A letter to Census Bureau Director Robert M. Groves from an employee in Florida
The following opinions are those of a Census Bureau employee, not MyTwoCensus.com, and concern the letter below from Robert M. Groves::
Dear Robert Groves:
I am writing this editorial in response to a letter you wrote to all your local census office staff thanking them for their hard work and late hours dedicated to the census. I know that you will read this personally or someone on your staff will bring this to your attention. In your letter you assure us that you and Census Bureau employees at the highest level are focused on improving the Paper Based Operations Control System (PBOCS) and its performance. As this website has pointed out, PBOCS still has outages and bugs in the system are not fixed.
In the past few weeks we have seen a huge backlog in processing questionnaires.
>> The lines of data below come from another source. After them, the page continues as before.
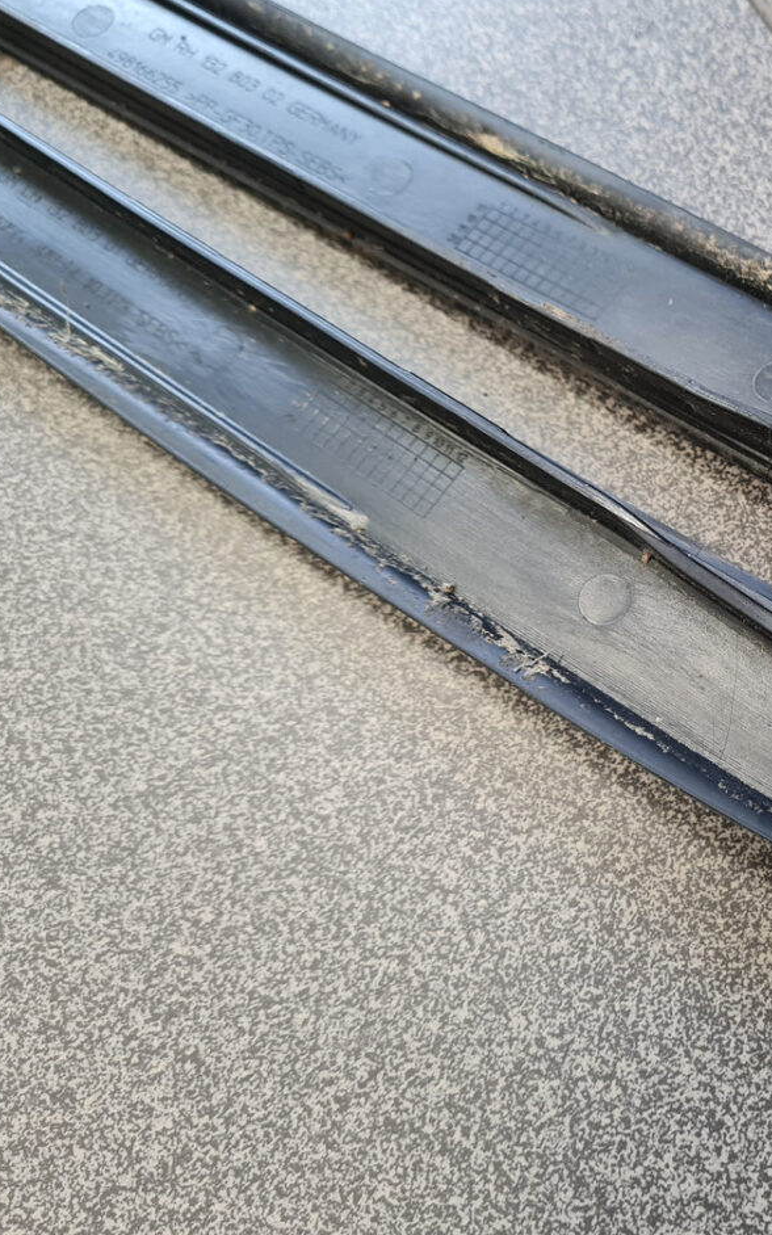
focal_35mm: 41
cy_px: 570
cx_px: 818
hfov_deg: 28.7
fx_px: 1380
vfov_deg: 48.2
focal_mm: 5.4
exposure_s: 1/50
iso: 200
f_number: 1.8
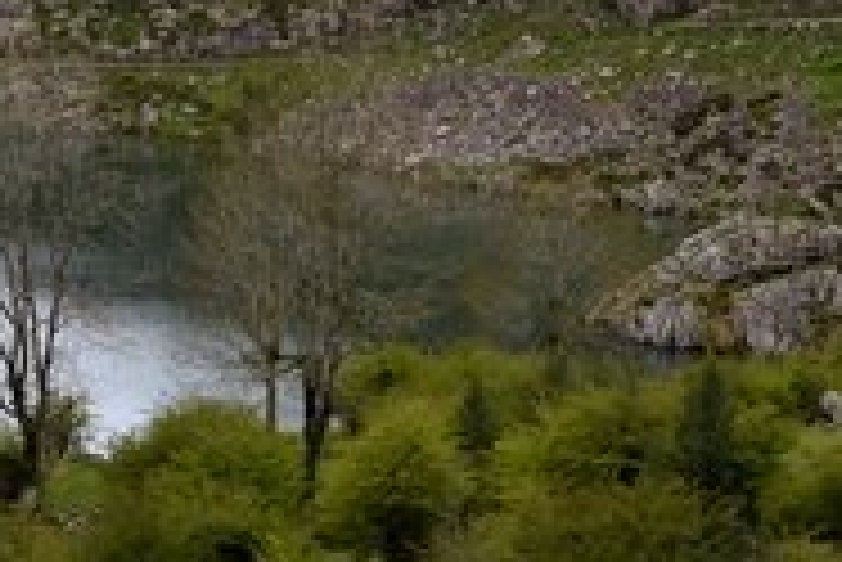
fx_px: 3300
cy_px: -360
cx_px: 140
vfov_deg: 9.4
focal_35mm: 141
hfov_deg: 14.4
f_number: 10
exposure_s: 1/800
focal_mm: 22
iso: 400
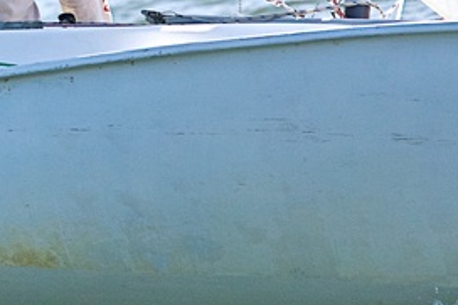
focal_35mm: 2229
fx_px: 28340
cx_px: -17
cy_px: -62
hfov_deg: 0.9
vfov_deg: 0.6
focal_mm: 219.6
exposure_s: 1/800
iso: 400
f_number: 5.6
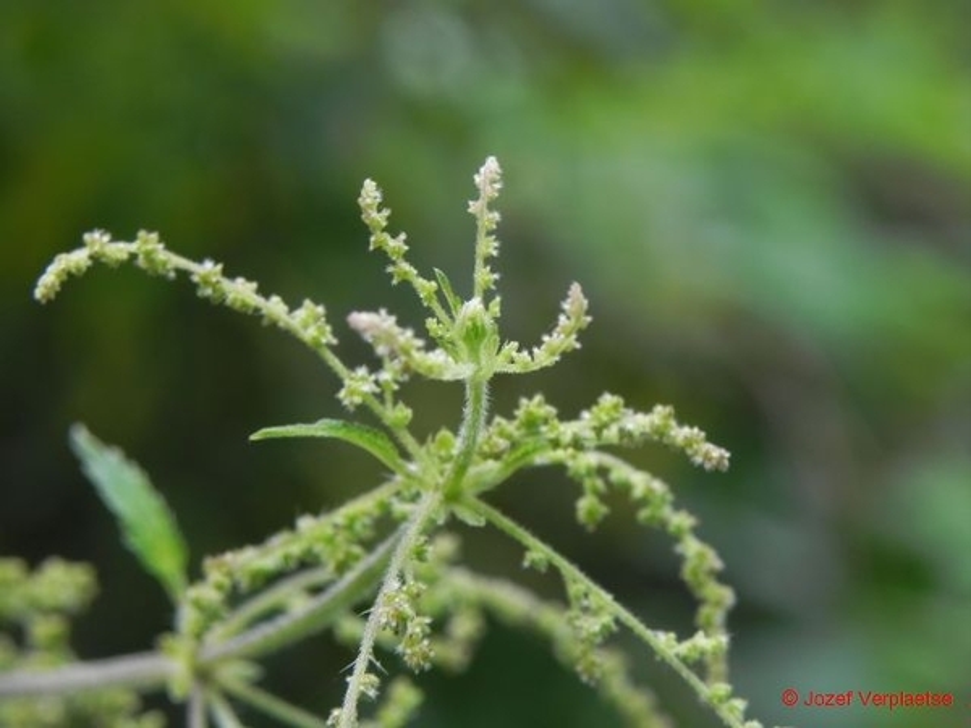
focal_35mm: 105
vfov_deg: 14.1
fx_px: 2945
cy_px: 364
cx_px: 486
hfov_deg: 18.7
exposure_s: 1/97.3
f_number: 4
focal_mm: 18.8
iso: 160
When headquarters and RCC set strict production standards and goals without flexibility and evaluate offices strictly based on that what you will find is managers react and make wasteful decisions. The Census needs to stop a common practice of “throwing” bodies and resources at the problem in offices across the country. The staffing levels in some offices are now triple what the staffing authorizations originally allotted. Some offices are running three shifts 24 hours a day and those who are working 6pm to 6am are getting night differential pay. The number of staff in these offices has become simply impossible to manage effectively. The bureau may want to hire more staff in lieu of paying overtime. However keep in mind that there is a learning curve. Managers and supervisors can’t give new staff the same organized verbatim training. In some offices the NRFU operation is ahead of schedule, yet enumerators are still being trained as replacements when it is clear there is going to be no work. The most effective management decision is to find a balance using a marginal cost/benefit analysis: hire just enough additional staff to complete the task in a reasonable time, reward controlled overtime to your quality employees and spread out the staff. For example on Saturday May 15th our LCO was required to bring in ten staff for PBOCS over the weekend, even though most of the staff were not trained and the system couldn’t handle the users. So most of these employees sat around unproductively.
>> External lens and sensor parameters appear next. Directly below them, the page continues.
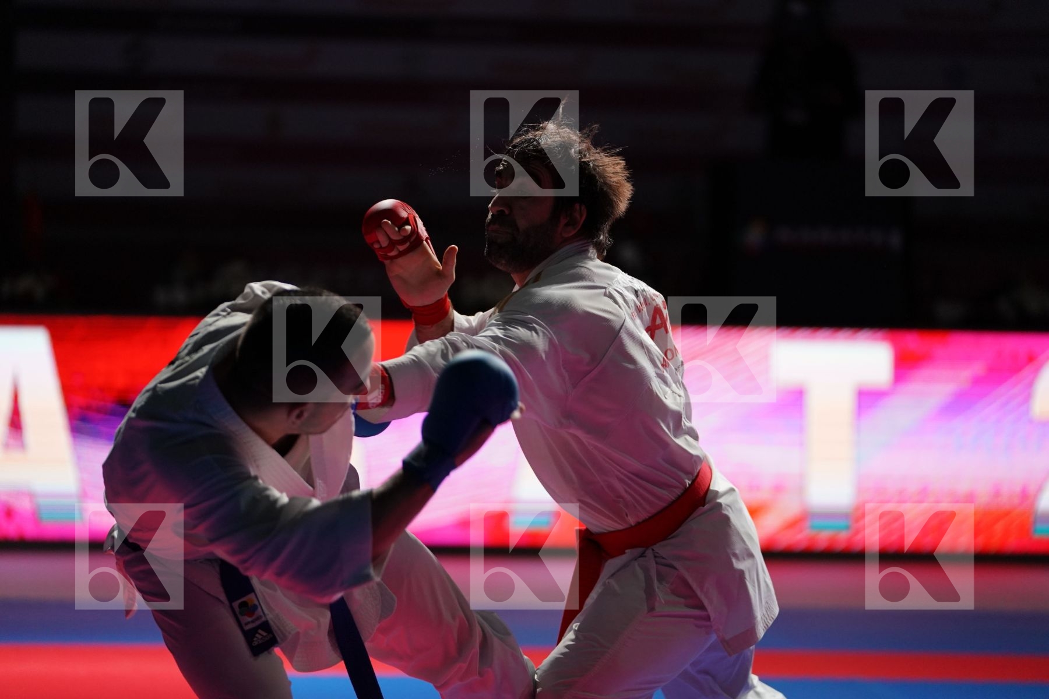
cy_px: 350
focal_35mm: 133
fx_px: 3875
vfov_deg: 10.3
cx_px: 524
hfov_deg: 15.4
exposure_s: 1/1000
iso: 2500
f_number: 2.8
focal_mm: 133
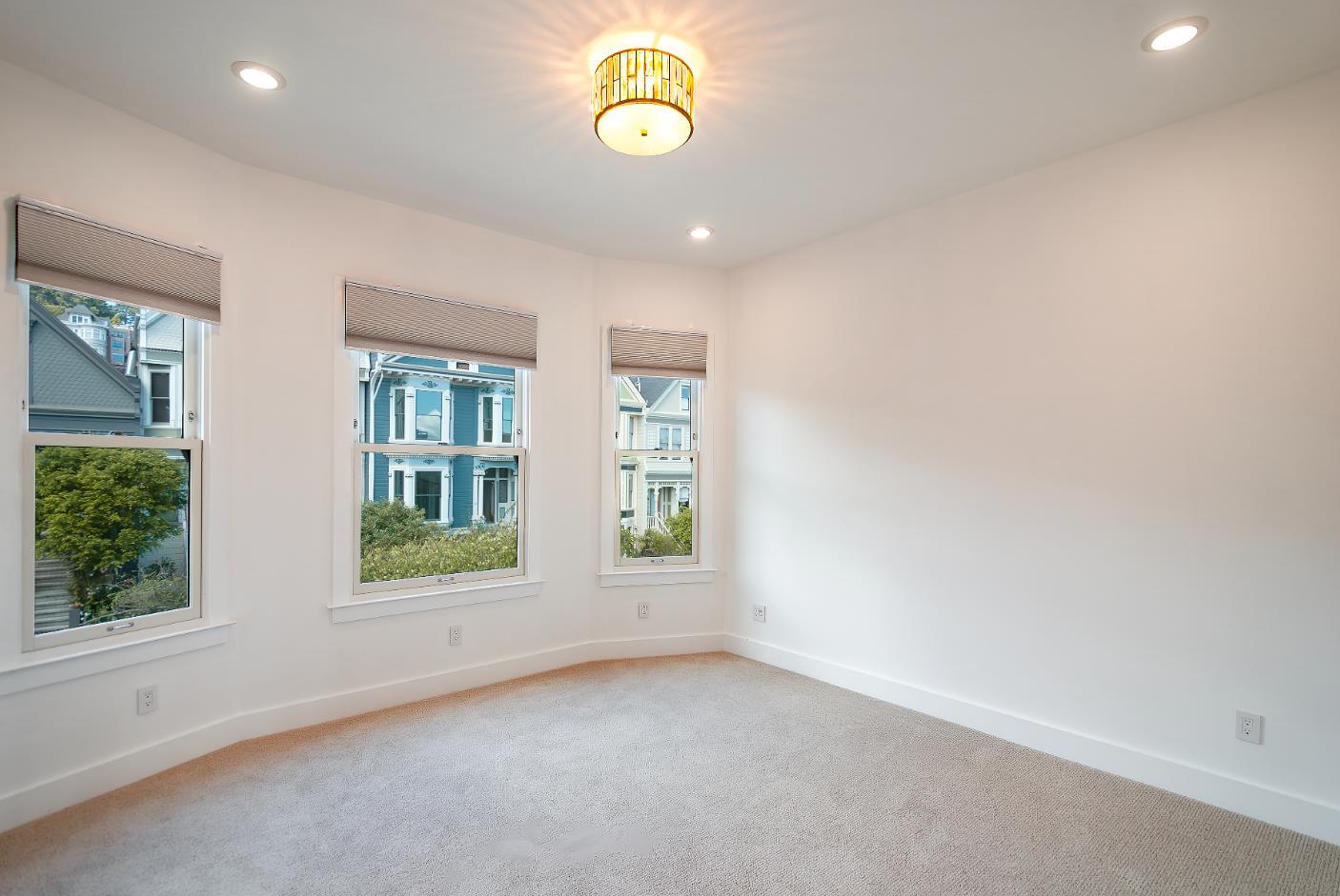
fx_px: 596
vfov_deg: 73.9
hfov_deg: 96.6
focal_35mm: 16
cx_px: 646
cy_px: 462
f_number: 4
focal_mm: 10
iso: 400
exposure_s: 1/640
Also when production goals are set with no flexibility there is corner cutting and low quality work. When PBOCS doesn’t work and questionnaires need to be shipped we’ll just throw them in the box. When enumerators are held to strict production standards in hard to count areas we’ll simply resort to non-knowledgeable proxies or marking them as vacant or uninhabitable. (and remember vacant and uninhabitable units are difficult to be re interviewed in the quality control process) The Census Bureau’s quality assurance checks try to find low quality or falsified data however there are flaws. We won’t add housing units as we are supposed to and no quality assurance check that the bureau has can pick that up.
The solution is work smarter and more efficiently. If the Census fails to do this they will go over budget and run out of money. Most people will agree the crux of your staff are the enumerators and the clerks in the office who process questionnaires and payroll. We are the ones who are being paid the least amount of money and suffer the most from intimidation, constant demands of unattainable production goals and threats of being fired. Some of these forms of intimidation come from constant reminders that overtime is strictly forbidden. However if we don’t work fast enough headquarters and RCC staff will bring people in to take the food out of our mouths and pay the overtime to other employees either from other offices or even other regions. How demoralizing it must be to bring in people from other local census offices or even flying people across the country and putting them up in hotel rooms to help local census offices.
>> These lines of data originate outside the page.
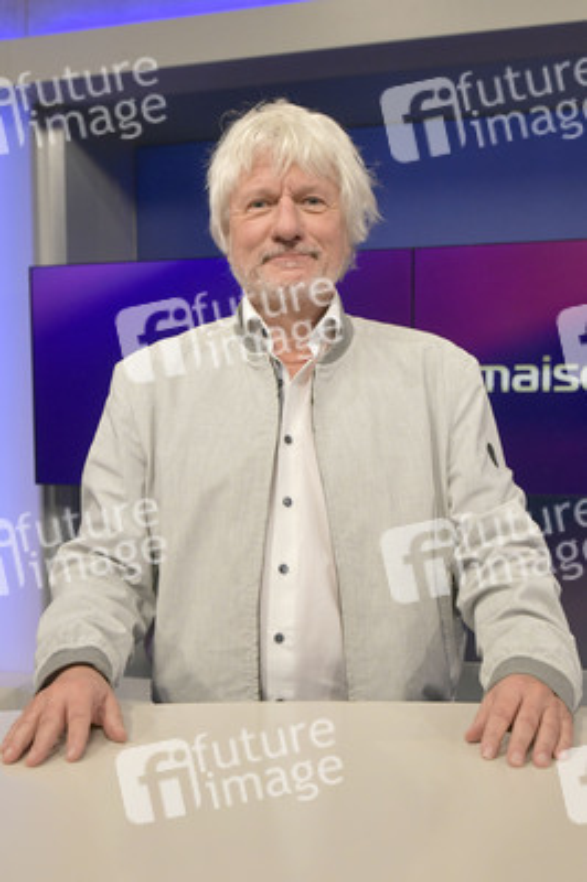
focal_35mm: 31
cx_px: 294
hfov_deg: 42.3
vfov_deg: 60.3
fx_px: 759
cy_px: 441
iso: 1600
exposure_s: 1/250
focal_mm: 31
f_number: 5.6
In these tough economic times, local census office employees like us may swallow their pride and work beyond their hours without claiming them simply because we want to be viewed as productive employees and keep our jobs. However when the Census ends the bureau is setting itself for another lawsuit from disgruntled employees. Your headquarters and regional census office staff must be more constructive in its criticism and not just threaten. The fact is your career census employees had ten years to get this right and didn’t. Now to blame local census offices for not processing work fast enough or to be inflexible in its deadlines is unacceptable.
I am proud to be part of this great endeavor, working for the 23rd census of population and have forged the greatest of friendship and camaraderie part of it as a result of the recession which has attracted a talented employee pool. Nevertheless I am disappointed in how we are treated by the regional census center and headquarters employees. I am simply asking that your career census employees treat the temporary employees with the respect and support we deserve and need in this tough time.